## EXERCISE DESCRIPTION
Starting with the first line and ending with the one that holds "toparlanmıyor. Hukuk ve adaleti tesis etmek", retype the entries exactly.

## DATA SECTION
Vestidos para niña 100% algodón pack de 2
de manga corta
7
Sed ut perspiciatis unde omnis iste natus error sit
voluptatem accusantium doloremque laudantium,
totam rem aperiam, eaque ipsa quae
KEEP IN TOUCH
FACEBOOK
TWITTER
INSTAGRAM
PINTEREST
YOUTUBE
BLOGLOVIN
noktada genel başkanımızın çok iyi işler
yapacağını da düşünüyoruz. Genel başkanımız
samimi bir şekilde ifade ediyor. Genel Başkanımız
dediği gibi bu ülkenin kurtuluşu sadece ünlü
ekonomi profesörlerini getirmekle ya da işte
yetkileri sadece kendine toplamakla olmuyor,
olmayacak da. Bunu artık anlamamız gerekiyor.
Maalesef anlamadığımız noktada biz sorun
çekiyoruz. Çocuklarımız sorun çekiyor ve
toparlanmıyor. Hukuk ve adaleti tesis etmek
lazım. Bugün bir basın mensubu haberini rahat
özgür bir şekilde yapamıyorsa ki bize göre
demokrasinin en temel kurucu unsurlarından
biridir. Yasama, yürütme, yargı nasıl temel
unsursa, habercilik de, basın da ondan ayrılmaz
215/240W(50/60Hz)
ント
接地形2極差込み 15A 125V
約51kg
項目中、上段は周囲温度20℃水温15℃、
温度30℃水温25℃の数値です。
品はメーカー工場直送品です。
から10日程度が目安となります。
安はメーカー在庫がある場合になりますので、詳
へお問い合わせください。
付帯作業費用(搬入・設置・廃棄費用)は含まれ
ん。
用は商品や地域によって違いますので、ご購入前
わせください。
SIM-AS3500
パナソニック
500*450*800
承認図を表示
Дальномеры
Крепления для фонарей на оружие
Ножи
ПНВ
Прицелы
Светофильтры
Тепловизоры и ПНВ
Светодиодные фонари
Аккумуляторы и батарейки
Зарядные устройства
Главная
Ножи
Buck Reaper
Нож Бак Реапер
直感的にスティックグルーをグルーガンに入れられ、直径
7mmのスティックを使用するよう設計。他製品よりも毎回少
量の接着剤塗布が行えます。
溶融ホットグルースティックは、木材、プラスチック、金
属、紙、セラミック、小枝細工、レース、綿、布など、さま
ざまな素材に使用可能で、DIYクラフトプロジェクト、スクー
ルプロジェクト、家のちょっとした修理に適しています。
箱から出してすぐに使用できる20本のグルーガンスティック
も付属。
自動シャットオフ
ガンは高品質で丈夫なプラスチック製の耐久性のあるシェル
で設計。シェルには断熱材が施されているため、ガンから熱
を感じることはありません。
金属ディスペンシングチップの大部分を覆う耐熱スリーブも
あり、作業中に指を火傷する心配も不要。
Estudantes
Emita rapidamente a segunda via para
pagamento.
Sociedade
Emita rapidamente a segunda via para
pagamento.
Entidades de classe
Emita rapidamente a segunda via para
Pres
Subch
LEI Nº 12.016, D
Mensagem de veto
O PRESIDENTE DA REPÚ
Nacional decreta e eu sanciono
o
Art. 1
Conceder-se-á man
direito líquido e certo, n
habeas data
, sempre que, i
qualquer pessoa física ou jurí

## EXPECTED ANSWER
Vestidos para niña 100% algodón pack de 2
de manga corta
7
Sed ut perspiciatis unde omnis iste natus error sit
voluptatem accusantium doloremque laudantium,
totam rem aperiam, eaque ipsa quae
KEEP IN TOUCH
FACEBOOK
TWITTER
INSTAGRAM
PINTEREST
YOUTUBE
BLOGLOVIN
noktada genel başkanımızın çok iyi işler
yapacağını da düşünüyoruz. Genel başkanımız
samimi bir şekilde ifade ediyor. Genel Başkanımız
dediği gibi bu ülkenin kurtuluşu sadece ünlü
ekonomi profesörlerini getirmekle ya da işte
yetkileri sadece kendine toplamakla olmuyor,
olmayacak da. Bunu artık anlamamız gerekiyor.
Maalesef anlamadığımız noktada biz sorun
çekiyoruz. Çocuklarımız sorun çekiyor ve
toparlanmıyor. Hukuk ve adaleti tesis etmek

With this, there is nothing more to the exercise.